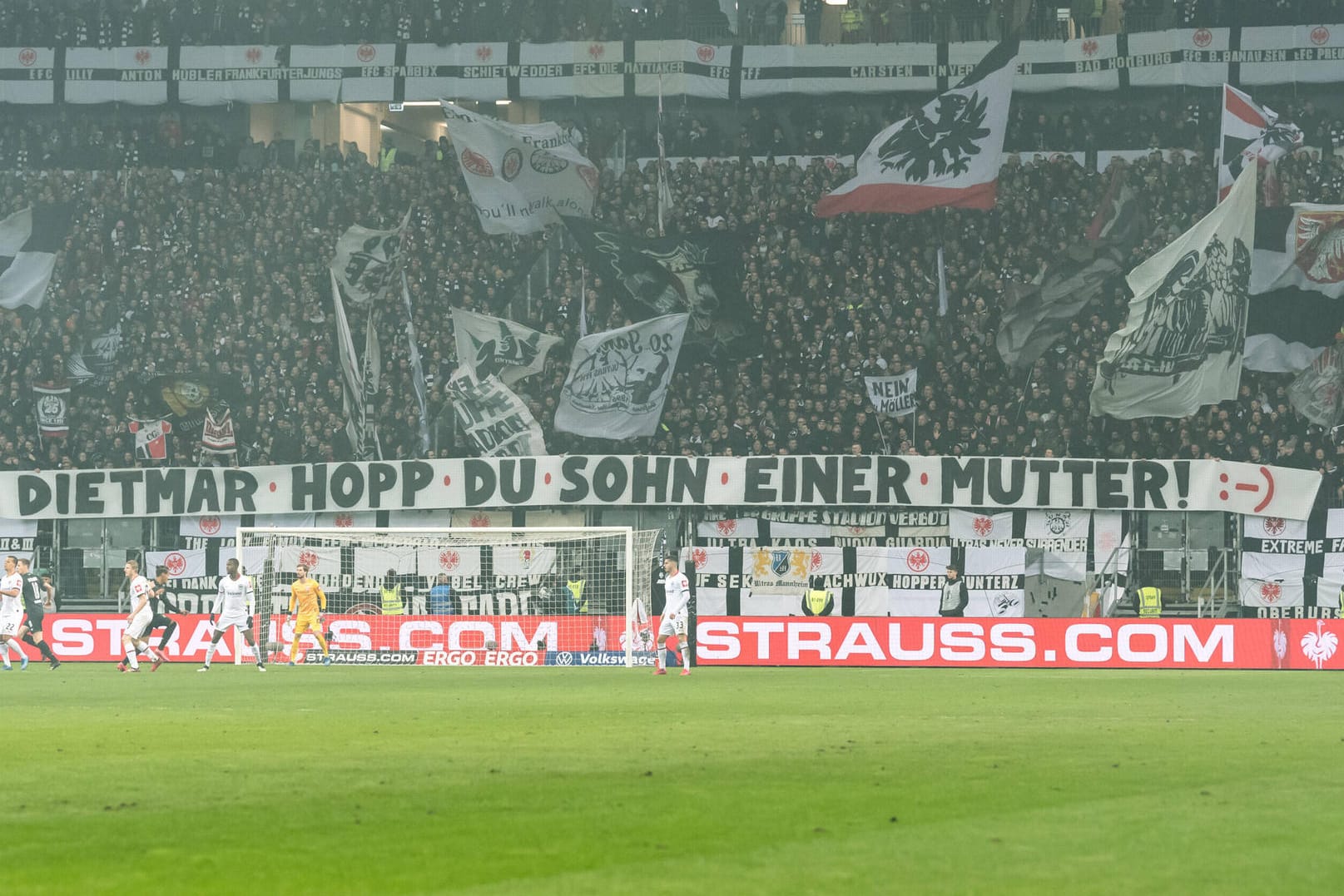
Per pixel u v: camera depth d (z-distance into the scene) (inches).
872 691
==
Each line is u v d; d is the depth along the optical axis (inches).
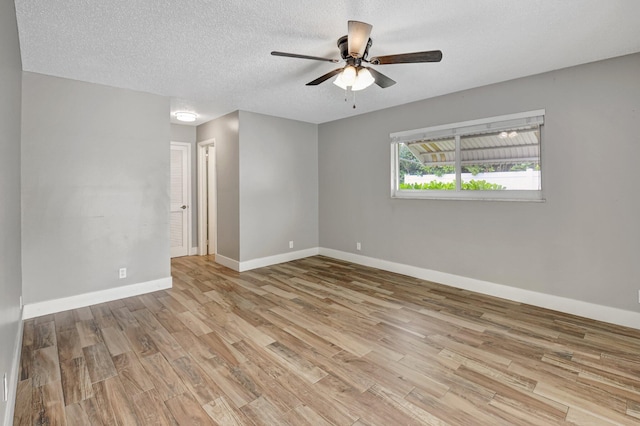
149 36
...
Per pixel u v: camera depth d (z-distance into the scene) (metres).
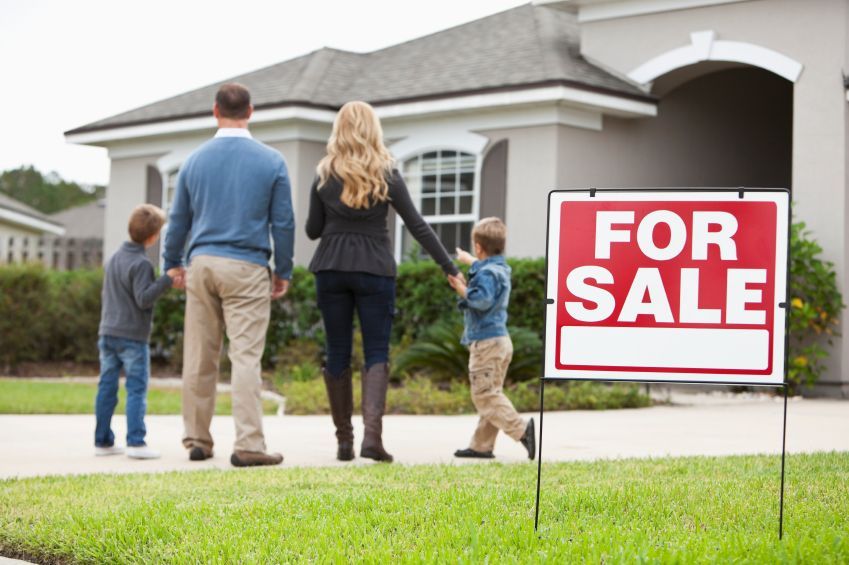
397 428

**TASK DIRECTIONS:** Each line above that contains the string "into" should be copied.

**RESPONSE BOX:**
Per pixel u v: camera depth d (z-distance into the scene) (inches).
Per pixel u v: camera depth d (z-distance into the scene) (metres).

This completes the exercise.